Work request -
Copy each line below exactly as it appears. Pictures are to be omitted.

Provided records -
-- -- --
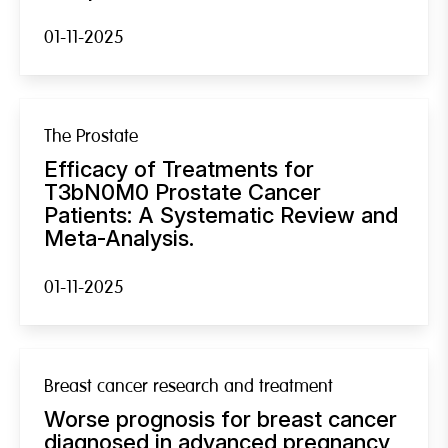
01-11-2025
The Prostate
Efficacy of Treatments for
T3bN0M0 Prostate Cancer
Patients: A Systematic Review and
Meta-Analysis.
01-11-2025
Breast cancer research and treatment
Worse prognosis for breast cancer
diagnosed in advanced pregnancy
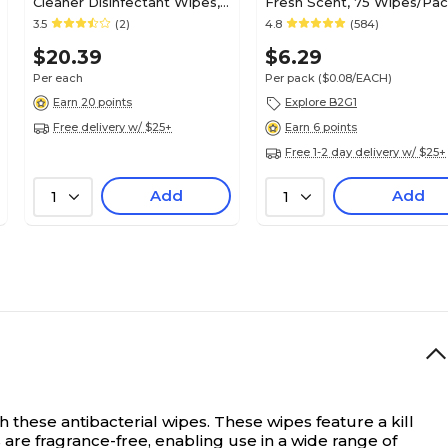
Cleaner Disinfectant Wipes,
Fresh Scent, 75 Wipes/Pa
150 Wipes/Container (31758)
(PK56664)
3.5
(2)
4.8
(584)
$20.39
$6.29
Per each
Per pack
($0.08/EACH)
Earn 20 points
Explore B2G1
Free delivery w/ $25+
Earn 6 points
Free 1-2 day delivery w/ $25+
Add
Add
1
1
 these antibacterial wipes. These wipes feature a kill
 are fragrance-free, enabling use in a wide range of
-- -- --
Answer space -
01-11-2025
The Prostate
Efficacy of Treatments for
T3bN0M0 Prostate Cancer
Patients: A Systematic Review and
Meta-Analysis.
01-11-2025
Breast cancer research and treatment
Worse prognosis for breast cancer
diagnosed in advanced pregnancy
Cleaner Disinfectant Wipes,
Fresh Scent, 75 Wipes/Pa
150 Wipes/Container (31758)
(PK56664)
3.5
(2)
4.8
(584)
$20.39
$6.29
Per each
Per pack
($0.08/EACH)
Earn 20 points
Explore B2G1
Free delivery w/ $25+
Earn 6 points
Free 1-2 day delivery w/ $25+
Add
Add
1
1
 these antibacterial wipes. These wipes feature a kill
 are fragrance-free, enabling use in a wide range of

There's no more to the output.